It is a strange quote to pull out as Amber also CLEARLY states her priority was to look after the boy.

I'd also be angry that there may be repercussions from the friends who clearly dont understand what happened and seem a bit reactionary. If they go further than hate mail are we to let them off with "they're young and just making a mistake". Its a bit of a holier than thou stand point - but you are entitled to your view.

Who knows - perhaps a dog/fox/cat ran out and the avoiding action was potentially tragic. We dont know. 


LB - I would certainly mention the hate mail to the police asap.

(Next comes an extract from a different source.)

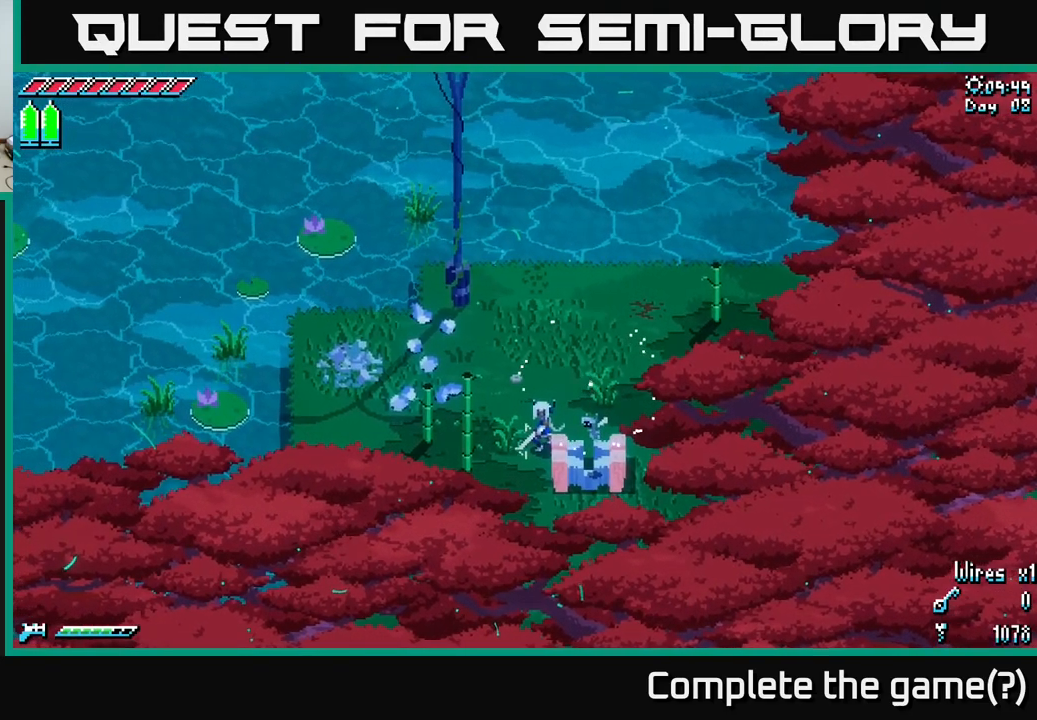
{"buttons": [], "left_stick": "center", "right_stick": "up-left", "events": [[133, "right_stick", "up-left"], [500, "left_stick", "center"]]}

Very sorry to hear this news.
If you still have the car around Id start taking bits out of it - cos I believe the insurance take the car as it is picked up. If the valuation is ridiculous you might not want to get it back compared to starting again. Im sure I read somewhere that even the aftermarket audio and any CDs etc. If fact anything in the car, is theirs on a write off.
If Im wrong Im sure Ill be corrected.


EvolutionVI - I think you've made you point and it will be best to leave it at that. If you want to respond to my views please PM me rather than us continue in this thread.


----------



## Ladyboom (Oct 22, 2009)

EvolutionVI said:


> but i find it hard to write "but i cant help feeling EXTREAMLY angry with him to the point that i dont really care about him that much"....:nervous:


Evolution- if your're going to quote me on something- then please quote me on the full sentence i had stated and not half the story to suit your intended reply

but i cant help feeling EXTREAMLY angry with him to the point that i dont really care about him that much *which is bad*.

Also please dont put words into my mouth- i havent said i wanted him to die. For the record i dont want him to die. He will be a very lucky lad if he recovers with just a fractured skull and my thoughts are with his family at the mo.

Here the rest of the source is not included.